I drove for hours. My only interruption was the sun, bearing down on the horizon. It set and the road became crowded in the darkness. Truck drivers, their workday finished, squatted along the shoulder fixing dinner. I thought of the young Mumtaz, with his father, doing the same. I wondered if tonight he prepared dinner for me in case I decided to return. I knew he wondered about what choices I’d made since leaving. At some point he’d learn of those choices. This made me want never to see him again.
A smattering of lights lined the horizon. Orgun. Soon the dust of the plain yielded to farmers’ fields that were rutted and hard, waiting for crops. Among the fields were clusters of mud huts that made up the outskirts of the city. I continued to drive and Orgun rose up and swallowed me. Green, red, and blue shopfronts lined the streets. Small cooking fires glowed from within. Out front, merchants sat in circles, speaking beneath painted signs with scripts twisted into calligraphy, advertising the products in their stores. But sitting in this way was no longer for me. I was now a passerby to the evening’s rituals and their civility.
I pulled up next to the shabby two-story hospital. An ambulance was parked on the street outside. I left the black HiLux beside it. Exhausted and stiff, I approached the front entrance’s light blue double doors, where a red sickle moon had been added since I’d left last winter—soon it’d be fall. The fresh paint had seeped into the chipped bottom layers, leaving the sickle moon with an uneven coat. I paused before entering and gathered a bit of strength for this final part of my journey. I didn’t
know what I’d feel when I found my brother, but this last day had left me numb and I wasn’t sure I’d feel anything.
I entered the hospital and its wide linoleum corridor was empty. I remembered the surgeons rushing down it after the bombing, and my desperation, and my brother, gazing up at me, slipping. Halfway down the corridor was the operating room where he’d first been taken. I swung open its double doors, wondering if a similar scene would greet me. Inside were ten beds in two rows of five, each with crisp sheets, and next to them surgical tools laid on small-wheeled stands, clean, and ready for the cutting. A freshly shaven man in blue scrubs, a doctor perhaps, fiddled over one of the beds.
Is there someone you’re looking for? he asked without glancing up.
No, I said. I’m just waiting.
Well, you can’t wait in here, he replied. Wait outside.
That’s what I’d done before, waited outside.
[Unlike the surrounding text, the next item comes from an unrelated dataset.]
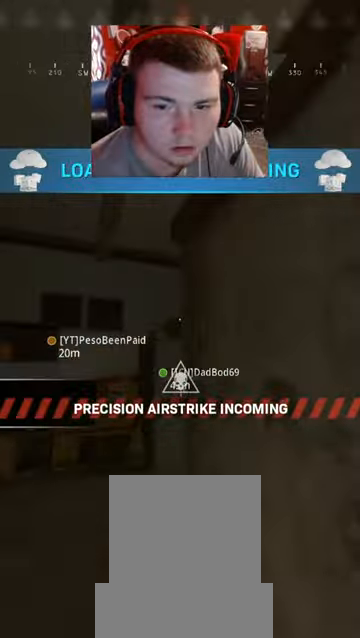
{"buttons": ["L2"], "left_stick": "up-left", "right_stick": "center", "events": [[200, "right_stick", "center"], [433, "L2", "down"]]}
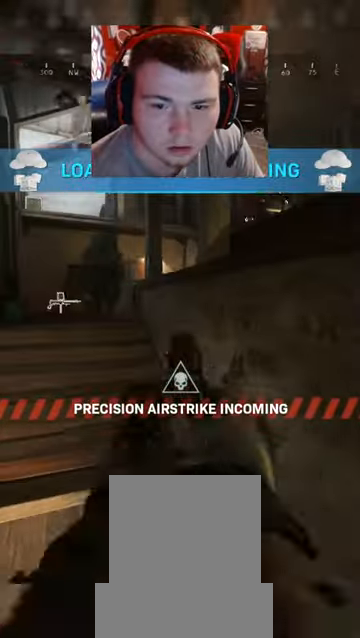
{"buttons": ["L2", "R2"], "left_stick": "right", "right_stick": "center"}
I lacked the energy to find my brother with what remained of the night. I stepped into the corridor and sat on the freshly buffed floor, my back to the wall. I tucked my legs into my chest, the sharp smell of bleach and other chemicals rising to my nose. The floor’s smooth hardness was uncomfortable, but its cleanness was a luxury. I laid my head between my arms and fell asleep.
–
There was a soft tapping at my foot. I looked up and rails of white burning bulbs ran down the ceiling. A lean, hard silhouette broke up the light.